You mentioned the wrong Abhik. I'll unsubscribe. :)
Ha! A name collision with slack
Writing out a draft of my response to Abhik https://eoranalysis.slack.com/archives/CELPT55K7/p1555359988025600
Hi Abhik, thank you for this, I think this is the key information. Let me follow with a slightly long but detailed response.
I agree, and I think this is the crux. You are using the 21-cm fast simulations of smooth EoR PS to extrapolate what the value must be in areas that are foreground dominated. I think this is a fun approach and clever, but as you point out:
The corollary is that you can't inject EoR power at one scale because that violates the prior of a smooth EoR PS.

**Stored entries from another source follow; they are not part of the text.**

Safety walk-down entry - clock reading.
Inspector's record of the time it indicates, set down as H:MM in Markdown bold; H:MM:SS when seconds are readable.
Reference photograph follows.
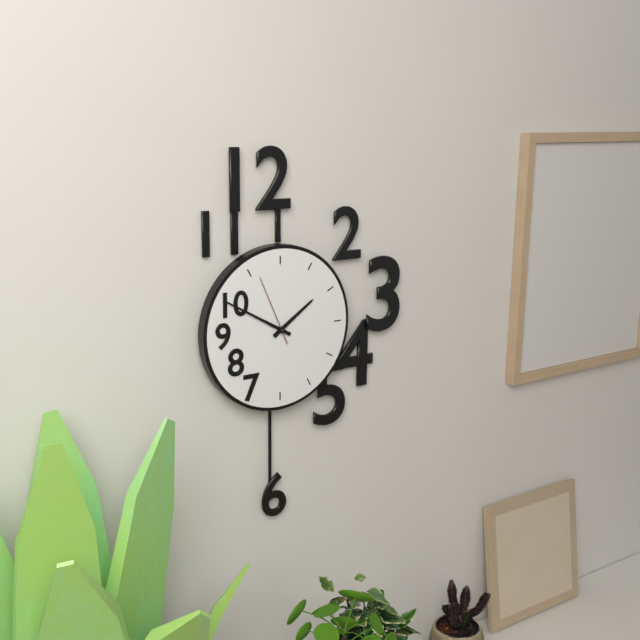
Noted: **1:50:56**
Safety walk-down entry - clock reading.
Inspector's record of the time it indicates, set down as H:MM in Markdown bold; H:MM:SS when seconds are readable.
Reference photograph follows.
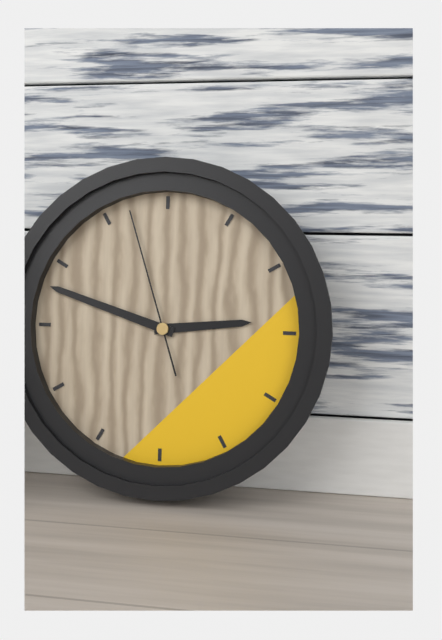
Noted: **2:48:57**
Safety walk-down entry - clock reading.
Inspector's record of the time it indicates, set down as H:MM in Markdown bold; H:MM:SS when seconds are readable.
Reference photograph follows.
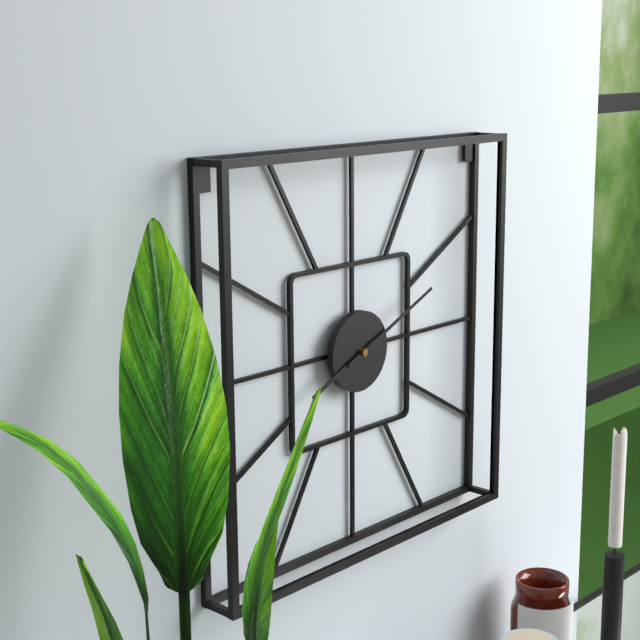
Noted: **8:11**
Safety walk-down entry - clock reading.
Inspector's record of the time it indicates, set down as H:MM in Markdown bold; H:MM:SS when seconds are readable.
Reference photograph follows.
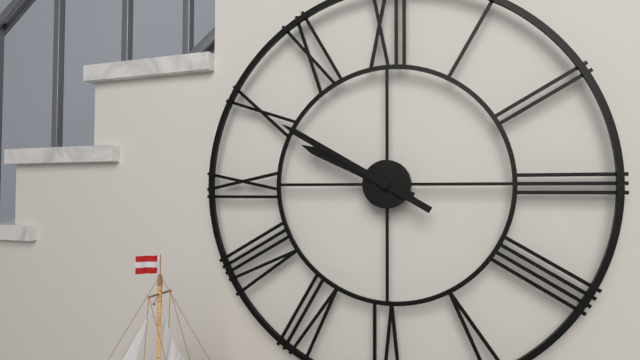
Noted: **9:50**
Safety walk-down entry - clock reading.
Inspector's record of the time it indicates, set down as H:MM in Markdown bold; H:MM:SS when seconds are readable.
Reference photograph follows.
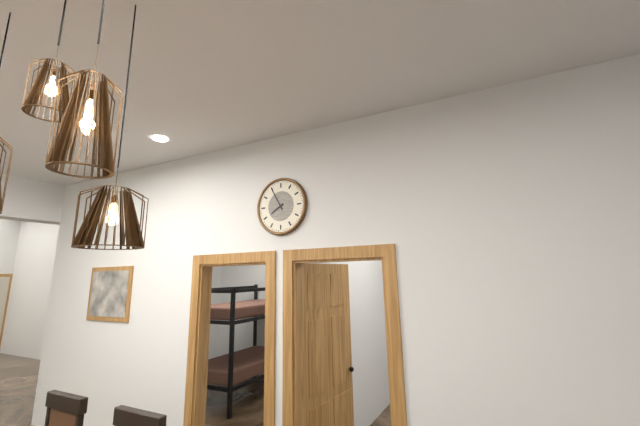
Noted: **7:55**
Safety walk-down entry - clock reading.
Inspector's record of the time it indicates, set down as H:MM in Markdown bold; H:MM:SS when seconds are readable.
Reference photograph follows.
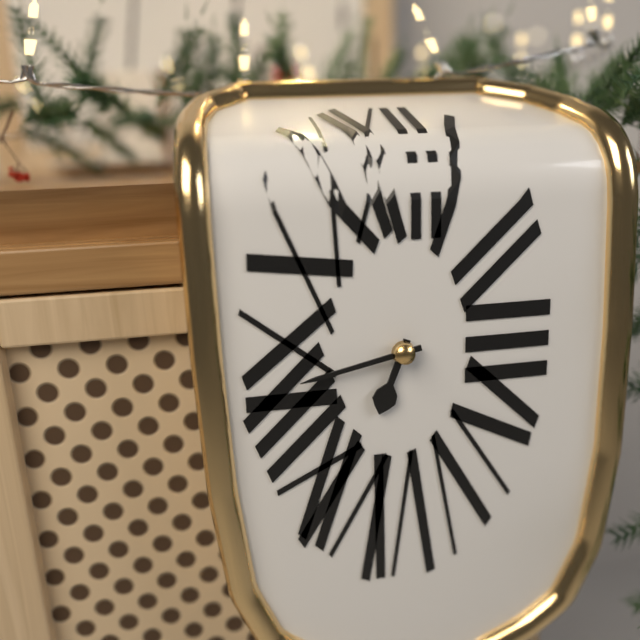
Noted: **6:43**
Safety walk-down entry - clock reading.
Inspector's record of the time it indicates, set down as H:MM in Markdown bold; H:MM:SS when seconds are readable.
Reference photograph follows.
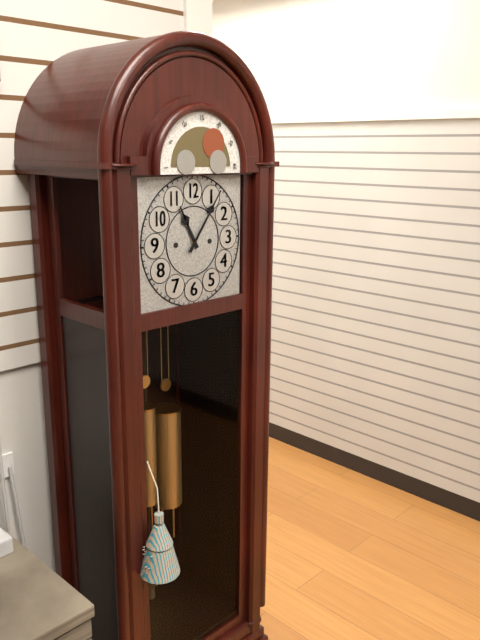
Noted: **11:06**
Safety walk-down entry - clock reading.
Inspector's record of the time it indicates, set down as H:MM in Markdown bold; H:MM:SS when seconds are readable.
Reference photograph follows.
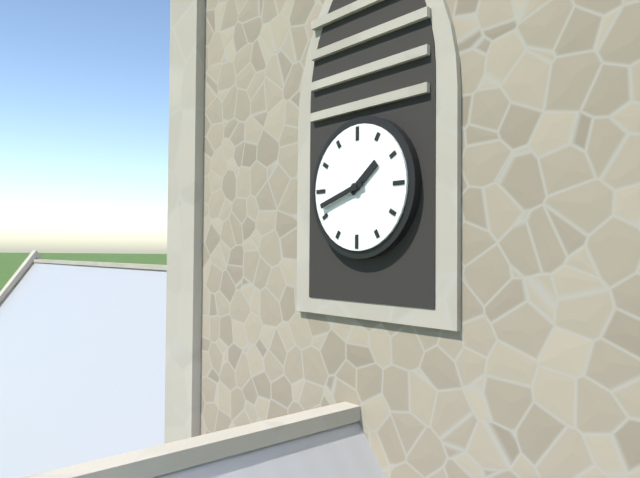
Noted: **1:42**
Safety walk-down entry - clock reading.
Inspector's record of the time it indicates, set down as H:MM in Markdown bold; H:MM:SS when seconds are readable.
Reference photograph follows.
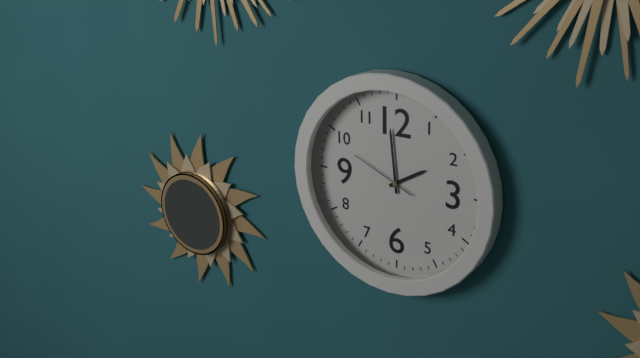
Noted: **1:59:49**
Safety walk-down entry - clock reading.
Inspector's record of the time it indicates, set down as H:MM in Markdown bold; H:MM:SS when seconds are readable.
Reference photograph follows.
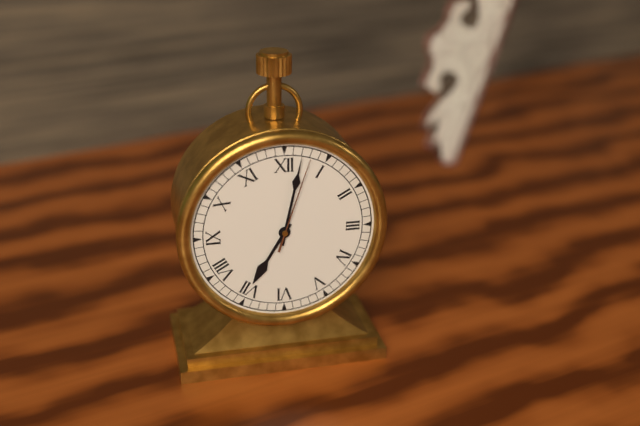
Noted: **7:02:03**
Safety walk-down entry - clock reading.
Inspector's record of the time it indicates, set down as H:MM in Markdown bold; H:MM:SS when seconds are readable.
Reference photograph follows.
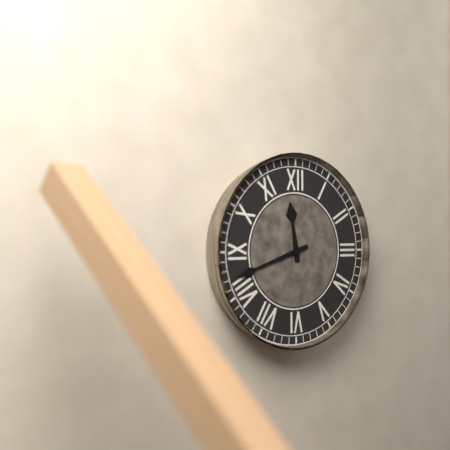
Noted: **11:42**
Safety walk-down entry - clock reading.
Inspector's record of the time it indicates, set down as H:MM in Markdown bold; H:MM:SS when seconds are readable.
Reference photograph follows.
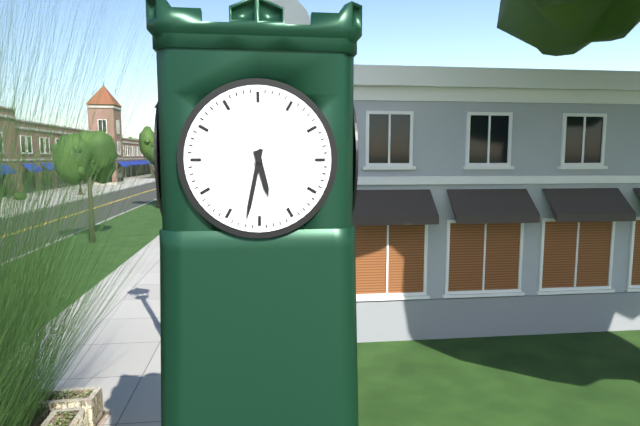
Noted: **5:32**
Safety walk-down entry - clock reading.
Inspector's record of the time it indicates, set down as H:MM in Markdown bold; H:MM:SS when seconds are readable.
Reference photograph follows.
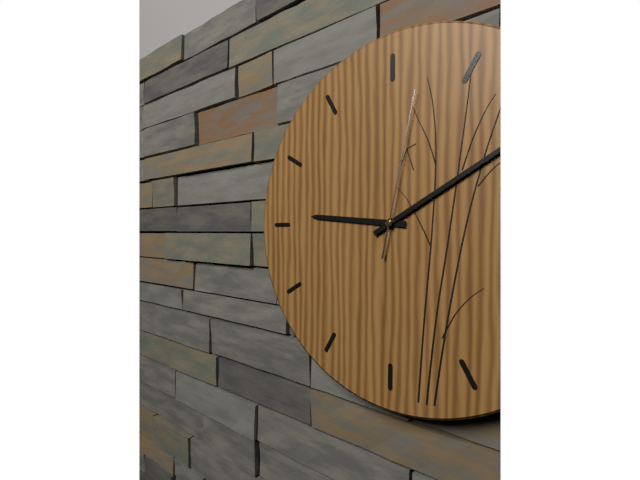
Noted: **9:10:02**
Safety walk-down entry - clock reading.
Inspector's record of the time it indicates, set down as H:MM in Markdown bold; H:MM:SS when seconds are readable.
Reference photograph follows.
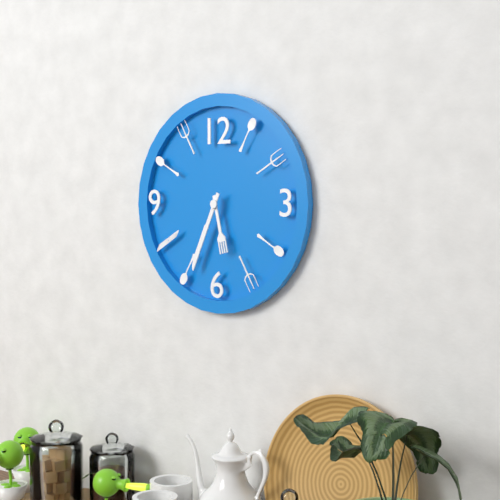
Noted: **5:34**
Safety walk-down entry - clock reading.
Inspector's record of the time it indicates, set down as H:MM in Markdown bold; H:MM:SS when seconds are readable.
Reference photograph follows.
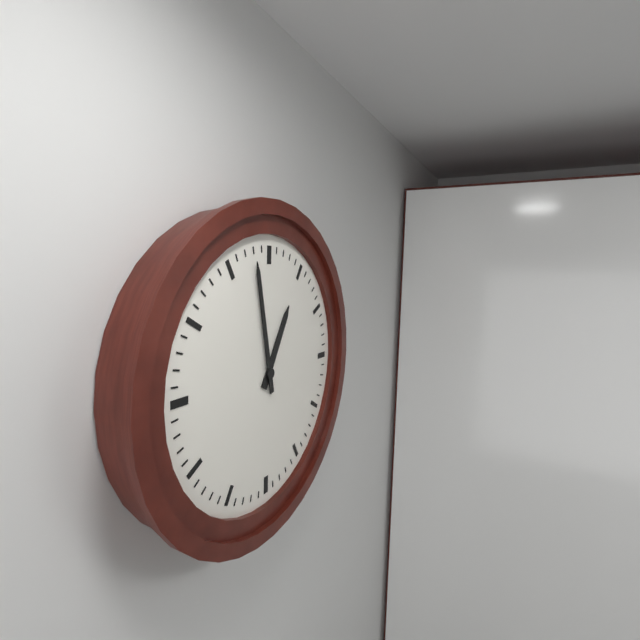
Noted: **12:58**
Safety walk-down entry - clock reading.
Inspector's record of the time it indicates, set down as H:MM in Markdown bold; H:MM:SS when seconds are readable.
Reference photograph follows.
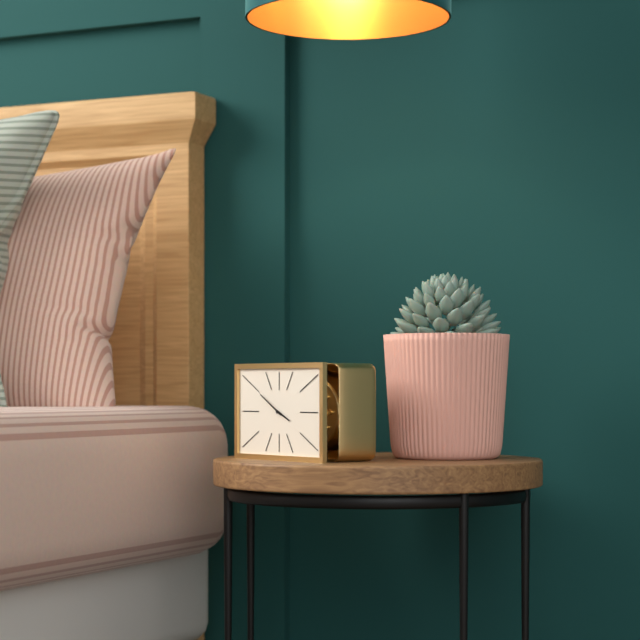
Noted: **3:50**
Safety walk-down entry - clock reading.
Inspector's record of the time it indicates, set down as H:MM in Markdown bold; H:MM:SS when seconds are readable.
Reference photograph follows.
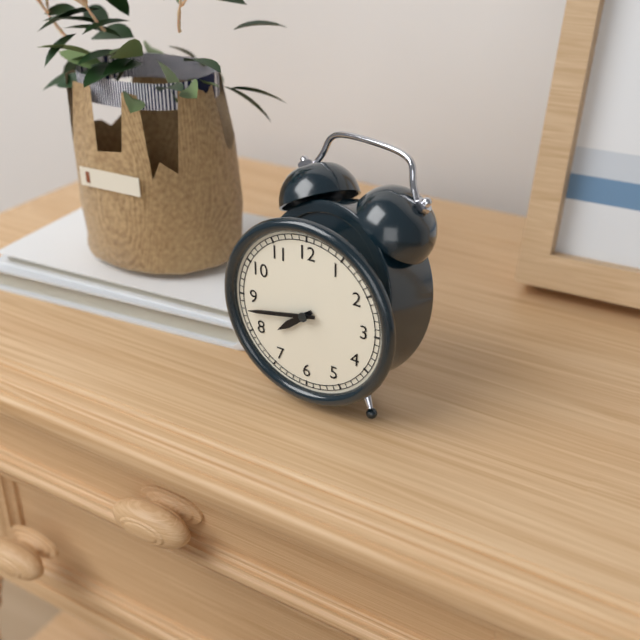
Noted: **7:43**
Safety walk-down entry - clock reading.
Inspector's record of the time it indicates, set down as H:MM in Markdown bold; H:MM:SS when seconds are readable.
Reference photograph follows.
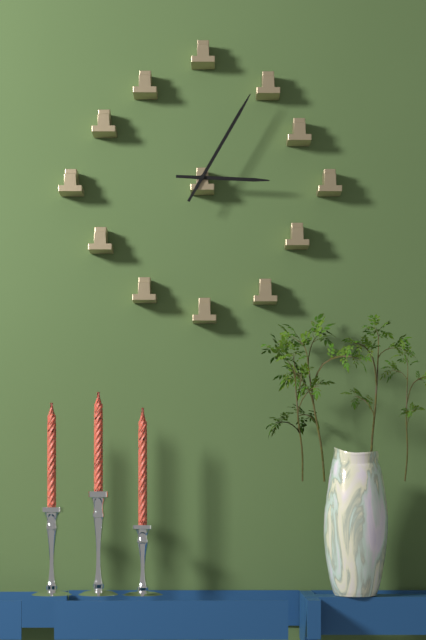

Let me restate the same thing in pictures, because I think it will clarify where my concerns do enter. In your Figure 12, you have PS shapes that have been separated by GPR. But if we concentrate on just the EoR line, we can identify two areas.
GPR slide 1.pdf
In regions (A) the EoR signal dominates, and in regions (B) the foreground and instrumental effects dominate. Your approach is using your knowledge of how 21-cm fast PS behave to extrapolate the EoR signal from the high k (A) regions into the (B) regions.
Again this is all well and good. I have no concerns with this process.